At 6:45 p.m., on February 19, 1988, Mr. Boice stopped his car at an intersection in Winter Haven, Florida, and purchased a single rock of cocaine in a small bag from an undercover police officer. As soon as Mr. Boice completed the purchase, he was surrounded by uniformed officers in marked police cars. After the other officers arrived, the undercover officer observed Mr. Boice throw the bag of cocaine out the window of his car. One of the officers retrieved the bag from the roadway. The bag was near the door on the driver's side of Mr. Boice's car. The officer who retrieved the bag stated that he just looked on the ground and located the bag. There is no evidence that the cocaine had been altered or destroyed. After receiving his Miranda warnings, the defendant admitted that he had purchased the cocaine for his personal use.
(1) No person, knowing that a criminal trial or proceeding or an investigation by a duly constituted prosecuting authority, law enforcement agency, grand jury or legislative committee of this state is pending or is about to be instituted, shall:
(a) Alter, destroy, conceal, or remove any record, document, or thing with the purpose to impair its verity or availability in such proceeding or investigation.
The defendant's act of tossing the small bag of cocaine away from his person while in the presence of the arresting officers at the scene of the purchase does not rise to the level of conduct which constitutes a concealment or removal of something for the purpose of impairing its availability for the criminal trial. In this case, the defendant did not conceal the cocaine. Although he removed the cocaine from his hand, he did not remove the cocaine from the immediate area of his arrest. Mr. Boice merely abandoned the evidence.
The statute must be construed most favorably to the accused. § 775.021(1), Fla. Stat. (1987). We do not attempt to define the extreme boundaries of "tampering" in this case. However, we do not believe that the legislature intended the simple act of abandoning a bag of crack cocaine at the scene of an arrest, in the clear sight of a law enforcement officer, to constitute the commission of this additional third-degree felony.
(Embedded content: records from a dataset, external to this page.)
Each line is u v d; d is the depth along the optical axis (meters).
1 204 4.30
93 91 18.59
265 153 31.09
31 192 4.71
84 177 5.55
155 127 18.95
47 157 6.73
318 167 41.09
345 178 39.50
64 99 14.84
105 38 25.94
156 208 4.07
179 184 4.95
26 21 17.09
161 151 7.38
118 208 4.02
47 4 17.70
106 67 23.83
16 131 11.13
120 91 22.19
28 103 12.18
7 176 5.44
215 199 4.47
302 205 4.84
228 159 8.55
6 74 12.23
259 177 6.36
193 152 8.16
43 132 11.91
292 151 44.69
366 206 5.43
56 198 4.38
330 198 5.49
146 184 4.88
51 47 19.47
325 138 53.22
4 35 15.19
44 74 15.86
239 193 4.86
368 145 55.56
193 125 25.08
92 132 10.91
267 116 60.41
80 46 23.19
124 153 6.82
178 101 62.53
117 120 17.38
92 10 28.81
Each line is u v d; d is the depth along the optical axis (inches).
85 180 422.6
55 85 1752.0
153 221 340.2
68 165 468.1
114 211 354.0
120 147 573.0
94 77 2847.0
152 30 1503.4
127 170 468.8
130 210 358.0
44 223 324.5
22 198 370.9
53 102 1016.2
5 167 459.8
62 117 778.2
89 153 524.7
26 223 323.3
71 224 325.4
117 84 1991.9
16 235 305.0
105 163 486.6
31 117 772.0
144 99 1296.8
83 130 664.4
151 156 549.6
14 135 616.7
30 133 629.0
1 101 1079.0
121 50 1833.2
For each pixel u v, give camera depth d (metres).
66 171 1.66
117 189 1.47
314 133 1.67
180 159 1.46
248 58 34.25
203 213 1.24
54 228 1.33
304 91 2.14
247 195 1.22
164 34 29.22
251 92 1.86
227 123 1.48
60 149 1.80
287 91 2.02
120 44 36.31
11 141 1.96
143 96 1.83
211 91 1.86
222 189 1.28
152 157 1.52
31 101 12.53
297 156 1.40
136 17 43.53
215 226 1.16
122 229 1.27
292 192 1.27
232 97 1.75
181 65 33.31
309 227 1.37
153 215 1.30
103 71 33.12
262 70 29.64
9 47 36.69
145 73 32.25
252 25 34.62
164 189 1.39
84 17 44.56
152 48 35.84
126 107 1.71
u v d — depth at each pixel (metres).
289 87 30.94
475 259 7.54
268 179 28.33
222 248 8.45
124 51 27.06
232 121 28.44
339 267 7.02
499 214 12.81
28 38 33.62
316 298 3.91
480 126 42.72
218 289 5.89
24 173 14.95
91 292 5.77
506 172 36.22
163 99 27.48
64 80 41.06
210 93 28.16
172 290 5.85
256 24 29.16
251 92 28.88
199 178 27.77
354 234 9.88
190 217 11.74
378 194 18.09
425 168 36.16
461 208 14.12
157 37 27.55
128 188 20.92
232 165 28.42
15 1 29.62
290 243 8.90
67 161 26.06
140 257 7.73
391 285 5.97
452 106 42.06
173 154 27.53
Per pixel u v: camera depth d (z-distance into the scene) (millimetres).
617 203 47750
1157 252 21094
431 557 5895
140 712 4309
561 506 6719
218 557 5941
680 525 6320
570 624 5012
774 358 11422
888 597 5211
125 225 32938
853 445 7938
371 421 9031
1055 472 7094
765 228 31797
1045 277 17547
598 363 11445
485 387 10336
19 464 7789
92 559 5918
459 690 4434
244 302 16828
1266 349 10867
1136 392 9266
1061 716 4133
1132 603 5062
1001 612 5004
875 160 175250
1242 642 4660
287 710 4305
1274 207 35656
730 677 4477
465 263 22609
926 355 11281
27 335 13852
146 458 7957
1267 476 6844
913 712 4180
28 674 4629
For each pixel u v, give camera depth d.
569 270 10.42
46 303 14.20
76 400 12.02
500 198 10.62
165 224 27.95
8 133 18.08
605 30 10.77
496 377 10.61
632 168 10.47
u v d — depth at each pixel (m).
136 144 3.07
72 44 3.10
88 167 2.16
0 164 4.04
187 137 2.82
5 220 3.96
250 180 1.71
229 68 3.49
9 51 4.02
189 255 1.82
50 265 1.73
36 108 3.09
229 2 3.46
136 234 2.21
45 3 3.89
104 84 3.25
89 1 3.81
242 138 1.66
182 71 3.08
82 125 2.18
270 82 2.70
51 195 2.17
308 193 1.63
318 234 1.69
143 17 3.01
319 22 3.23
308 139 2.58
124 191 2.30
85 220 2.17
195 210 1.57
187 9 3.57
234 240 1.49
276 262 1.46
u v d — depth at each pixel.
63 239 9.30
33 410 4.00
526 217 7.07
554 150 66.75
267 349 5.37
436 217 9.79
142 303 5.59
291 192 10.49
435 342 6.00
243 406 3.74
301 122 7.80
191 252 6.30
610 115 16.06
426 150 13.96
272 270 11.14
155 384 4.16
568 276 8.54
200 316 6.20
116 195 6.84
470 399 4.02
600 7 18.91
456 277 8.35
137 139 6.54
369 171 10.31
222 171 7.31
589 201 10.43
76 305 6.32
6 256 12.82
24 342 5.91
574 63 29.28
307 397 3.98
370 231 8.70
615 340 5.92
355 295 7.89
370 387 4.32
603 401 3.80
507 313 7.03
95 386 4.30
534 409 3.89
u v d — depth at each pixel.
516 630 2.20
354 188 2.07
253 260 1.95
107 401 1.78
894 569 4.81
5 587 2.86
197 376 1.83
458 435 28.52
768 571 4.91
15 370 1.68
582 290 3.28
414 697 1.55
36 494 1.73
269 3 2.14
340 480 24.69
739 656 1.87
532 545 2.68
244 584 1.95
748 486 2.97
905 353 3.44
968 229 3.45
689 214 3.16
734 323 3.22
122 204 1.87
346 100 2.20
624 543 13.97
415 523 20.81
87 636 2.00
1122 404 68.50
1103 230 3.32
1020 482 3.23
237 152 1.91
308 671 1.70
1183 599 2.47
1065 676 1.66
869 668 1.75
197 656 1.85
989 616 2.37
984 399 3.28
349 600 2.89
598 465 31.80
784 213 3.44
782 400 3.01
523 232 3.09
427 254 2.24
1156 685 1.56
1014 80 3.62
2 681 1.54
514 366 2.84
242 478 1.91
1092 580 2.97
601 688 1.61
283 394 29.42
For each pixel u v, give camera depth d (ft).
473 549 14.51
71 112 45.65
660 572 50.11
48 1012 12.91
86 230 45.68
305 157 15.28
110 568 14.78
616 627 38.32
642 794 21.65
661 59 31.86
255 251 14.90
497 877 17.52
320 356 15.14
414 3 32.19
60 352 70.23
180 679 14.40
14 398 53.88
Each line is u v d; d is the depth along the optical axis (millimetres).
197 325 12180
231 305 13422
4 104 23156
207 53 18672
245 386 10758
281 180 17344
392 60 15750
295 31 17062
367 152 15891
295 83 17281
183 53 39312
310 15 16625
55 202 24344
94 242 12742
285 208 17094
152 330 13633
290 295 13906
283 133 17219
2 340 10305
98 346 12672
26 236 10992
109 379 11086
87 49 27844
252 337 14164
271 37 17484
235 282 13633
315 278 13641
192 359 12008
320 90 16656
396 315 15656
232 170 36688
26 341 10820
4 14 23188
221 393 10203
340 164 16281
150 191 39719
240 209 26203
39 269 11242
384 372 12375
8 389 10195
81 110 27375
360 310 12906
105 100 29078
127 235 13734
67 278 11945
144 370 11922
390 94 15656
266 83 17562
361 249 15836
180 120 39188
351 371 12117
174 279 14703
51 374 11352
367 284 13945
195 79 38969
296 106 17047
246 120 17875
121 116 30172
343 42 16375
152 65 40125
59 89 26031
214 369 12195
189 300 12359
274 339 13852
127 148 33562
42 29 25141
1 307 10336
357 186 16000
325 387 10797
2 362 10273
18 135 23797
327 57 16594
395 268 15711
If the defendant's act in this case constituted tampering, then a nineteen-year-old who threw a can of beer from his car when stopped by a police officer would commit not only the second-degree misdemeanor of possession of alcoholic beverages, but also the third-degree felony of tampering with evidence. We do not believe that the legislature intended an additional felony under such circumstances.
See McNeil v. State, 438 So.2d 960 (Fla. 1st DCA 1983) (shredding signed waiver of rights form at police station does not establish the specific intent necessary to prove tampering with evidence); Cook v. State, 528 So.2d 1311 (Fla. 2d DCA 1988) (removing a questionable nose tank from an airplane in anticipation of law enforcement's inspection and in order to conceal the tank from law enforcement is tampering with evidence).
The defendant also appeals the judgment imposing costs and fees. Because the judgment was entered without notice and an opportunity to object, the assessment must be stricken without prejudice to the state to tax costs and fees against Mr. Boice after proper notice and hearing. Jenkins v. State, 444 So.2d 947 (Fla. 1984).
Affirmed in part, reversed in part, and remanded for proceedings consistent herewith.
The defendant received a sentence within the recommended guideline range for his purchase of cocaine conviction. Since that range is not altered by this opinion, we do not require resentencing on remand.
DANAHY, A.C.J., and HALL, J., concur.